A highly diverse altercation occurred on a London subway after a Jewish man and his son sat down, both wearing yarmulkes, which apparently prompted a man to run up to them with a Bible and tell them how terrible they are for being Jewish. It took a woman in a hijab to stand up for them.
Filmmaker Chris Atkins captured video of part of the incident and asked for help to identify the Bible-toting man, who was arrested by the British Transport police “on suspicion of a racially aggravated section 5 public order offence” two days later.

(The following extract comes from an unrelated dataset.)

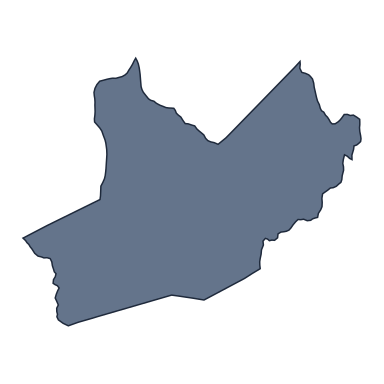 Ibicoara, Bahia, Brazil
{"feature_id": "56859067B74041818755957", "entity_name": "Ibicoara", "entity_type": "district", "adm_level": 2, "iso_a3": "BRA", "parent_name": "Brazil", "parent_adm1": "Bahia", "projection": "natural_earth1", "projection_center": [-41.312, -13.375], "detail": "fine", "context": "isolated", "style": "filled", "palette": "slate", "viewbox_px": 384, "rotation_deg": 0, "n_neighbors": 0, "source": "geoboundaries", "source_scale": "gbopen_adm2", "svg_char_len": 2864}
<svg xmlns="http://www.w3.org/2000/svg" viewBox="0 0 384 384"><path d="M244.6,278.4L251.9,273.7L260.2,268.7L259.8,265.2L259.7,261.7L260.2,258.5L261.1,254.2L261.5,249.8L263.4,245.0L263.0,241.1L265.4,238.4L267.6,239.1L269.4,240.7L271.8,240.1L274.6,240.3L277.6,237.8L278.0,233.9L280.9,232.1L284.1,231.7L286.3,231.3L289.0,230.1L290.9,228.0L293.1,224.8L295.6,221.8L298.0,219.5L300.7,219.7L303.6,219.2L307.2,220.7L310.7,220.3L312.5,218.9L315.1,218.0L317.6,217.4L318.4,213.3L320.7,209.8L322.0,206.7L322.2,202.4L321.9,198.3L322.6,193.8L325.0,192.1L327.7,190.2L330.4,188.0L333.2,187.7L336.3,186.3L338.8,184.0L340.9,182.4L341.8,179.7L342.2,175.7L343.6,170.2L343.5,166.8L342.8,163.5L343.3,159.7L344.5,154.8L347.3,156.2L349.6,158.4L352.0,159.6L351.9,155.1L352.9,151.7L353.6,149.3L354.0,145.9L356.7,145.0L358.6,143.5L360.6,141.6L361.0,138.8L360.6,135.6L359.8,131.6L359.5,127.7L359.8,124.7L359.8,122.0L359.7,119.3L356.8,117.2L353.4,115.1L350.2,115.5L347.4,114.4L344.2,114.5L341.8,117.9L340.0,120.1L338.2,121.8L335.2,123.8L332.2,123.9L330.5,122.3L329.1,119.7L327.5,117.2L325.5,115.2L323.8,112.2L321.5,110.7L320.3,108.3L319.3,104.6L317.5,101.0L316.5,97.4L315.7,93.9L315.0,90.7L314.2,87.3L313.7,83.1L312.5,79.0L310.4,76.4L308.7,74.8L305.3,73.3L301.8,72.4L299.8,68.2L300.2,64.3L300.0,61.5L294.4,67.6L231.8,131.9L225.9,137.9L218.1,144.3L214.1,142.6L210.8,141.9L207.8,140.6L205.6,138.3L203.8,134.9L201.2,132.7L199.0,130.9L196.9,129.0L194.7,125.9L191.9,125.1L188.1,123.8L185.2,123.6L183.1,120.7L180.8,117.0L178.3,115.1L176.3,113.1L175.3,110.4L173.8,108.3L171.4,108.1L168.9,108.0L166.0,107.6L163.1,106.4L159.9,105.2L156.4,103.3L153.9,101.2L150.7,100.3L148.5,98.8L145.6,95.2L143.2,92.1L141.9,89.4L141.1,86.6L140.7,81.9L140.4,78.1L140.1,74.4L139.6,70.5L139.2,67.8L138.3,63.9L137.2,61.0L135.7,58.2L134.2,60.8L132.5,64.3L130.5,67.7L128.8,70.2L127.3,72.9L125.1,74.9L122.1,76.6L119.0,77.4L115.9,78.3L112.5,78.2L110.0,78.6L107.2,79.2L103.9,80.1L99.7,81.2L96.9,84.6L95.0,88.3L94.0,92.4L94.3,95.8L94.8,98.8L95.0,102.2L94.9,105.1L95.0,108.1L95.1,111.6L94.9,115.1L94.4,118.9L94.6,122.0L96.9,124.6L99.9,128.1L101.8,131.0L103.4,135.6L105.0,139.8L105.8,143.0L106.3,146.5L106.7,149.6L106.9,154.4L106.7,157.6L106.5,160.7L106.3,163.7L106.0,168.6L105.7,171.7L105.2,175.7L104.4,178.9L102.8,182.5L100.9,186.1L100.7,191.4L100.5,195.9L100.0,199.5L47.4,225.4L23.0,238.1L25.6,240.6L27.0,242.7L28.8,244.4L30.2,246.8L32.1,249.2L34.7,253.3L38.0,256.1L41.4,256.9L43.9,257.9L47.0,257.7L50.2,258.6L51.8,261.9L52.4,265.8L53.5,269.1L54.3,271.8L56.0,273.7L55.3,276.7L53.5,279.6L53.1,283.3L55.0,284.6L57.4,285.7L59.1,288.0L57.7,290.7L56.3,294.2L55.2,298.0L56.8,301.4L58.3,305.0L56.7,308.2L56.8,311.6L57.5,314.3L56.9,316.8L58.4,319.9L63.1,323.3L68.3,325.8L78.1,322.3L92.7,318.1L97.2,316.7L171.6,295.1L178.3,296.0L184.9,297.0L191.8,298.0L204.0,300.0L244.6,278.4Z" fill="#64748b" stroke="#1e293b" stroke-width="1.5"/></svg>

Around noon I witnessed appalling anti Semitic abuse towards this Jewish Family on the northern line. Fair play to other passengers who stood up to him. If you recognise the guy please report to @metpoliceuk pic.twitter.com/YxzwAnDqTJ— Chris Atkins (@scatatkins) November 22, 2019
In the video, the man can be seen reading Bible passages to father and son, including something about “the synagogue of Satan.” The Jewish father speaks quietly to his clearly uncomfortable kid while this goes on until an off-screen individual intervenes. The Christian man tells them to “back off” and similar phrases with stronger language, at which point the woman in the hijab, Asma Shuweikh, starts to engage the Bible reader, effectively distracting him from harassing the Jewish man and child.
“I thought, if I reason with him and talk to him and pretend that I’m sympathetic with what he’s saying, maybe I can defuse the problem because he was actually talking to a little boy,” Shuwikh told Sky News.
The woman has since been identified as mother-of-two Asma Shuweikh https://t.co/MKDGvovAIv— Metro (@MetroUK) November 24, 2019
Unfortunately, there wasn’t much reasoning to be had.
“Listen, these people are imposters, trying to claim our heritage,” the man can be heard saying to her in the video.
Shuwikh said that the Christian man became even more aggressive after the video stopped, but it does not seem like anyone was physically hurt. And even if she didn’t change his mind, Shuwikh stands as an inspiration to future bystanders who might be afraid to stand up to antisemitic or otherwise bigoted subway passengers.
“If it had been me I would have liked someone to stand up for me,” she said.
Now, she is something of a hero to Jewish Twitter and beyond.
#AsmaShuweikh I love you. Jewish communities around the world will always have your back and so should all others. If you ever need anything, just ask... You are a hero and an example to society at large. What a legend!!! https://t.co/3iGiFJtkim— David Aaron (@DavidMAaron) November 24, 2019
If it's true that evil flourishes when good people do nothing, it is equally true that the common decency of ordinary people has the power to defeat hate. Asma Shuweikh, you are a star 👏👏 https://t.co/B70Wjps8Oz— Dave Rich (@daverich1) November 24, 2019
Asma Shuweikh, the Muslim woman who intervened to defend this Jewish family from #antiSemitic abuse in London, is a hero.— Jonathan Greenblatt (@JGreenblattADL) November 24, 2019
Thank you for you bravery, your ally-ship and for showing the power ordinary people have every day in defeating hate. https://t.co/8eQrBlrKyj
I hate that there was a threatening Christian fundamentalist on the tube shouting anti-Semitic abuse at a kid wearing a kippah. But I love that Asma Shuweikh, a hijabi Muslim woman, intervened to support the child & his family. You rock, Ms Shuweikh. https://t.co/ZQGuxiOMGd— Bruce Lawson, rebranding as BRUCE LAWSON (@brucel) November 24, 2019
We want to thank the wonderful Asma Shuweikh & the other passengers who challenged this man’s antisemitic rant at a young family on the London Underground. She has shown that we have far more in common than anything that divides us. Thank you, Asma. https://t.co/6jxLOLkqly— Stoke Newington Shul (@StokeyShul) November 24, 2019
Was scrolling thru phone due to being unavoidably stuck somewhere and found my hero of the day: Asma Shuweikh, a hijabi Muslim who at great risk to her own safety, talked down a dangerous man ranting antiSemitic abuse at a father and two small boys on Tube today. Maithu, Asma 👊— Susan Lanigan (@susanl_author) November 23, 2019
Asma Shuweikh showed what it means to love others by standing in the gap when it was clear the assailant could become physically violent at any moment. The man had a large bookbag he constantly reached for. She still didn't hesitate to act.— לוֹחְמָנִי (@alders_ledge) November 24, 2019
Not all heroes wear capes. Some wear hijabs.